In the run-up to this year’s municipal elections held on November 15, the PCC were reportedly using their power to prevent certain candidates – particularly from the Brazilian Social Democratic Party (PSDB) – from campaigning in areas under their control, most notably in Ribeirão Preto, Campinas and Baixada Santista.

Solange Freitas, another candidate for the Brazilian Social Democratic Party (Partido da Social Democracia Brasileira – PSDB) in São Vicente, a town near São Paulo, survived an assassination attempt on November 11 when a man on a motorcycle shot five times at her car’s window. “They said that if I climbed in the polls, they would kill me,” Freitas said.

“Since the start of the campaign, the PCC issued a warning, that was then amplified to all political parties. Here in São Vicente, practically no candidates could campaign in certain communities,” said Freitas after the attack.

At the start of October, PSDB candidates went to the police in Baixada Santista to report that they had been threatened while handing out campaign materials in the area.

In Campinas, there were reports of candidates of diverse political parties being threatened. One candidate received a voice note on WhatsApp warning him not to enter a community in which he intended to campaign. Police sources also told news portal UOL that the PCC may have been hired by candidates to threaten political opponents.

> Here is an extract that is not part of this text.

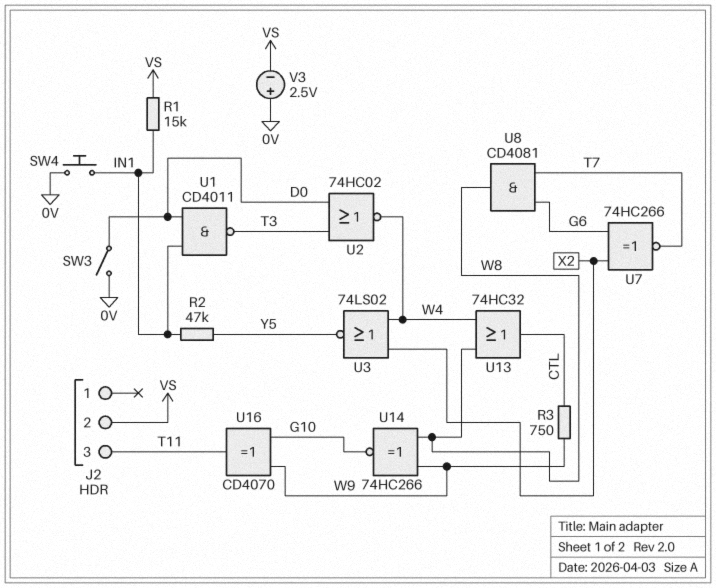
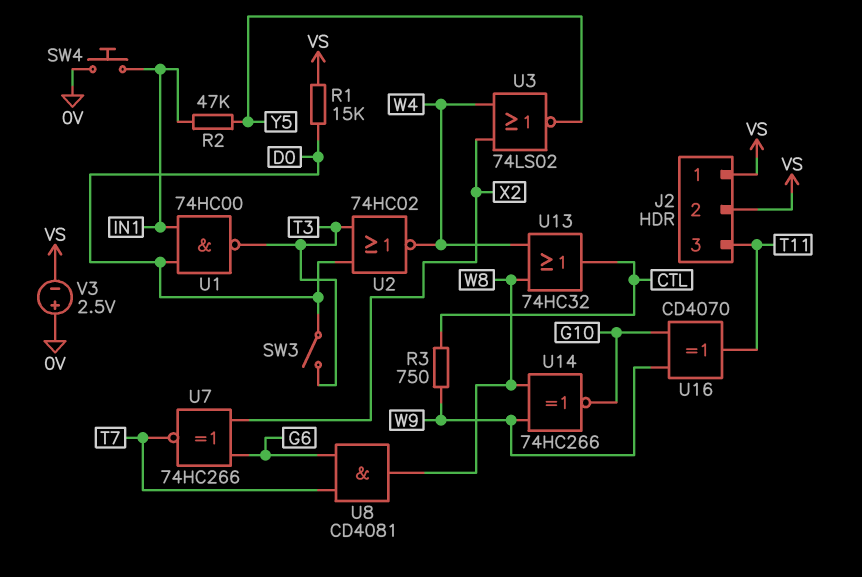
J2 pin 1: none -> VS
R1: 15k (IN1, VS) -> 15k (D0, VS)
SW3: switch (0V, D0) -> switch (D0, T3)
U1: NAND CD4011 (in D0, in IN1, out T3) -> NAND 74HC00 (in D0, in IN1, out T3)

And the PCC has also reportedly backed certain candidates. On November 9, authorities announced they were investigating Renan Bortoletto, a candidate who was running for city councilor in Ribeirão Preto, near São Paulo, as his political campaign was allegedly being funded by the PCC, who used social networks to promote him to favela residents.

Finally, longstanding political feuds are continuing to be resolved with violence. On August 6, Abson Mattos, running for city council in Pedras do Fogo, in the northeastern state of Pernambuco, was shot dead after being outspoken about alleged corruption by the city’s mayor and council.

Abson Mattos had already survived an assassination attempt during his last political campaign in 2016 when a bullet grazed his head. In 2009, his cousin, Manoel Mattos, was famously killed after also denouncing political corruption.

In one of his last messages sent to supporters, Abson Mattos declared, “they may even shut me up with a bullet, as they have said…but my messages and my story will keep circulating.”